**TASK OBJECTIVE:**
Search the entries for the word "through" and return every line where it is found.

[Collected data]
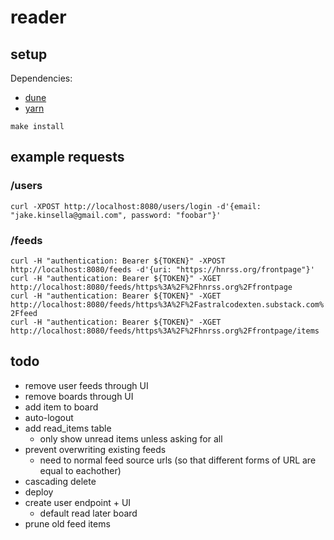# reader

## setup
Dependencies:
 - [dune](https://dune.build)
 - [yarn](https://yarnpkg.com)
  
  
`make install`  

## example requests

### /users
`curl -XPOST http://localhost:8080/users/login -d'{email: "jake.kinsella@gmail.com", password: "foobar"}'`  

### /feeds
`curl -H "authentication: Bearer ${TOKEN}" -XPOST http://localhost:8080/feeds -d'{uri: "https://hnrss.org/frontpage"}'`  
`curl -H "authentication: Bearer ${TOKEN}" -XGET http://localhost:8080/feeds/https%3A%2F%2Fhnrss.org%2Ffrontpage`  
`curl -H "authentication: Bearer ${TOKEN}" -XGET http://localhost:8080/feeds/https%3A%2F%2Fastralcodexten.substack.com%2Ffeed`  
`curl -H "authentication: Bearer ${TOKEN}" -XGET http://localhost:8080/feeds/https%3A%2F%2Fhnrss.org%2Ffrontpage/items`

## todo
 - remove user feeds through UI
 - remove boards through UI
 - add item to board
 - auto-logout
 - add read_items table
   - only show unread items unless asking for all
 - prevent overwriting existing feeds
   - need to normal feed source urls (so that different forms of URL are equal to eachother)
 - cascading delete
 - deploy
 - create user endpoint + UI
   - default read later board
 - prune old feed items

**ANSWER SPACE:**
 - remove user feeds through UI
 - remove boards through UI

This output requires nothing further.